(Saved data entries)
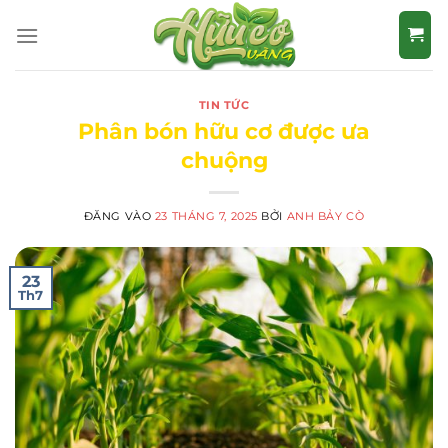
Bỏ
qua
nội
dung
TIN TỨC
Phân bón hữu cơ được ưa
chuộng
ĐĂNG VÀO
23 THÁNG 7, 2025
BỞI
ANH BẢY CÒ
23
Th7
--
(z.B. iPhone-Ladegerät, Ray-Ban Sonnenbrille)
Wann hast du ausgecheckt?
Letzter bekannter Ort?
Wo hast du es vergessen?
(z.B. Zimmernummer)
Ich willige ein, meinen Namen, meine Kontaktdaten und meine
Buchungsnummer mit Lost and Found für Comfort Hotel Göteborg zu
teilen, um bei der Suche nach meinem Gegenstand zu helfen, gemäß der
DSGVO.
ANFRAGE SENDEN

Instructions for the task:
Starting at the line containing "(z.B. iPhone-Ladegerät, Ray-Ban Sonnenbrille)" and stopping after the line containing "ANFRAGE SENDEN", change "Gegenstand" to "Koffer" and write out only those lines, with nothing else altered.

Answer area:
(z.B. iPhone-Ladegerät, Ray-Ban Sonnenbrille)
Wann hast du ausgecheckt?
Letzter bekannter Ort?
Wo hast du es vergessen?
(z.B. Zimmernummer)
Ich willige ein, meinen Namen, meine Kontaktdaten und meine
Buchungsnummer mit Lost and Found für Comfort Hotel Göteborg zu
teilen, um bei der Suche nach meinem Koffer zu helfen, gemäß der
DSGVO.
ANFRAGE SENDEN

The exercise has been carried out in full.